Would you describe drinking tea, eating roast beef, and hitting schoolchildren as "traditional British values"?
- What kind of society drinks tea while eating roast beef?

If there were three beautiful, naked women stranding in front of you, which would you choose?
- All three, duh!

If you could wave a magic wand and eradicate all Third World problems though this would cause all medical research and development to stop, would you?
- Are you kidding? They'll figure out their problems eventually and maybe we'll advance medicine far enough to put them all back together again.

What is wrong with the sentence "Here comes Bob"?
- What's wrong with you for asking such a stupid, meaningless question?

How would you compare Stephen Hero and Stephen Daedalus to Beavis and Butt-Head?
- Like, huh huh, Joyce, huh huh totally sucks. Turn on, huh huh, MTV or something you dill weeds.

Does language exist?
- I'm writing this aren't I?

How do we know 1 + 1 = 2 if the concept of numbers was in fact invented by humans?
- Good question. If you have one stick and add another stick to it you have two sticks. You can call it whatever you want, hell you can call it three, you can call it frog, but it's still "two".

How does a perm work?
- How do we make them not work, especially on men?

What is a tree?
- Something to hug.

How would you design a better brain?
- Who left out the freaking laser beams?

Is it possible for a society to exist in which everyone lies all the time?
- Isn't this the way politicians live, especially Republican politicians?

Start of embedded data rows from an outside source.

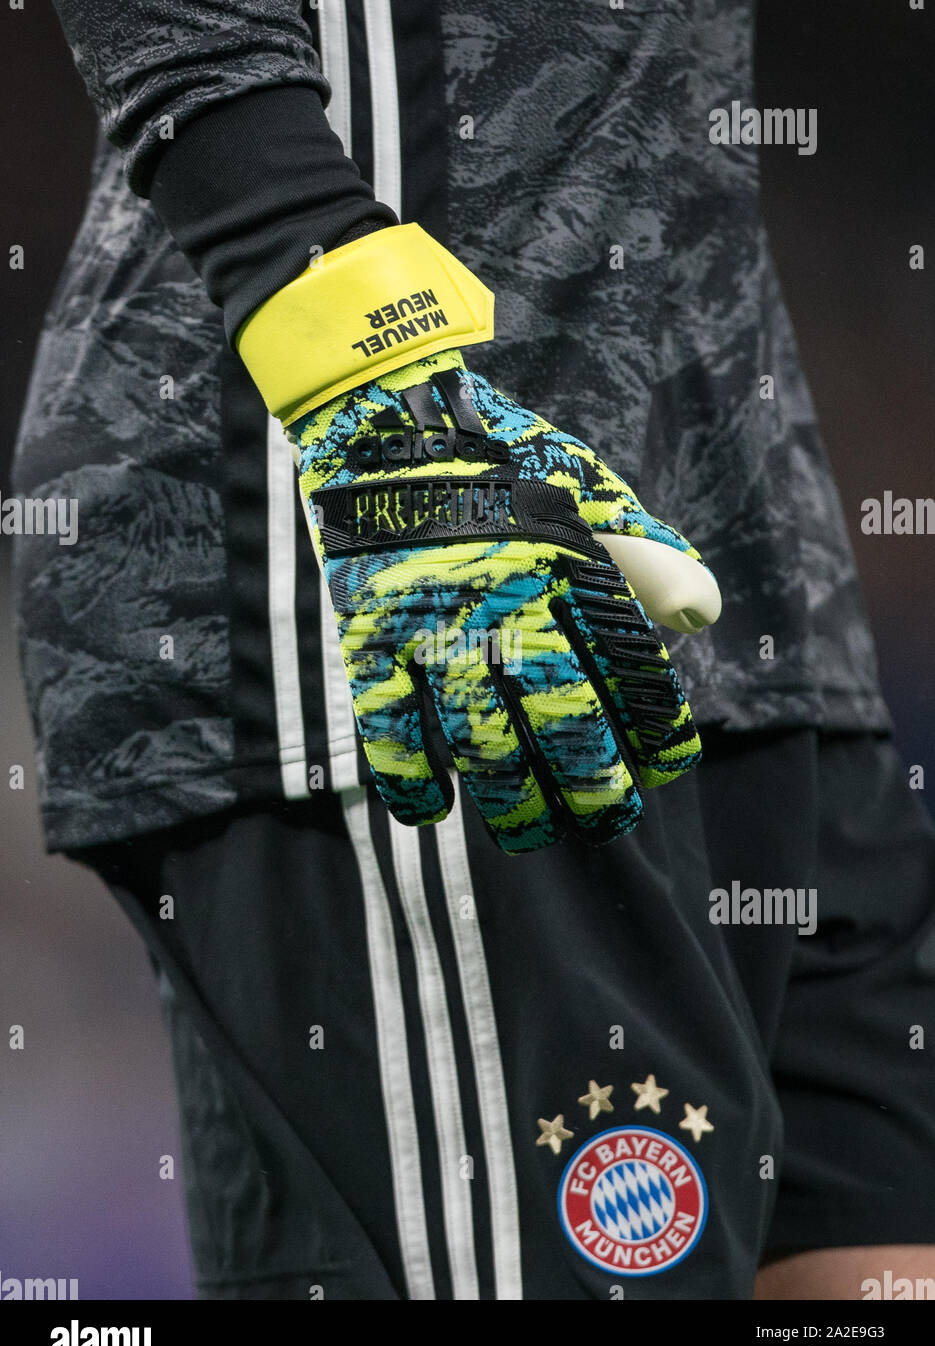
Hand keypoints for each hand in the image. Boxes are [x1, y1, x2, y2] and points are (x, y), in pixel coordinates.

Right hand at [290, 347, 718, 852]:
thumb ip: (643, 553)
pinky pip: (388, 731)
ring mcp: (434, 626)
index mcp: (567, 569)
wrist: (382, 411)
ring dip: (511, 802)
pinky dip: (409, 782)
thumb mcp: (582, 486)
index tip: (667, 767)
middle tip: (608, 822)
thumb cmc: (496, 455)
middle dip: (592, 787)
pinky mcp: (370, 637)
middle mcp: (507, 605)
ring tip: (530, 834)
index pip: (629, 669)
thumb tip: (705, 617)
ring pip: (481, 744)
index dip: (656, 728)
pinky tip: (431, 811)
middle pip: (562, 722)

What would make anyone want to settle in a place such a Iceland?
- Change the name maybe?

Why do archaeologists love pots so much?
- 'Cause they like to get high (c'mon that was too easy).

Why couldn't you time a pendulum for 10,000 swings by watching it with a timer?
- I could also sit around and watch grass grow but I fucking don't.

Why do few Americans believe in evolution?
- There's too much evidence so it must be a vast left wing, secular conspiracy.

How would you design an experiment to disprove the existence of God?
- I'll design my experiment disproving God when someone designs an experiment proving the existence of God.

Why do black men say that white men can't rap?
- To compensate for their small penises?

Was Augustus just an arrogant child?
- Who really knows, but I do believe he was a bastard.

Were Russian peasants mystically connected to the country side?
- If Native Americans can be, why not Russian peasants.

How would you explain Naomi Cambell's life?
- Why would I waste any of my life trying to explain hers?

Was Hitler really evil?
- Is the Pope Catholic, does a bear shit in the woods, is Michael Jordan a great basketball player, really I could go on and on.

Are you cool?
- What do you think mother fucker?

I think you'd have to agree both Oxford and Cambridge would be fighting to see which one of them would be graced by my presence.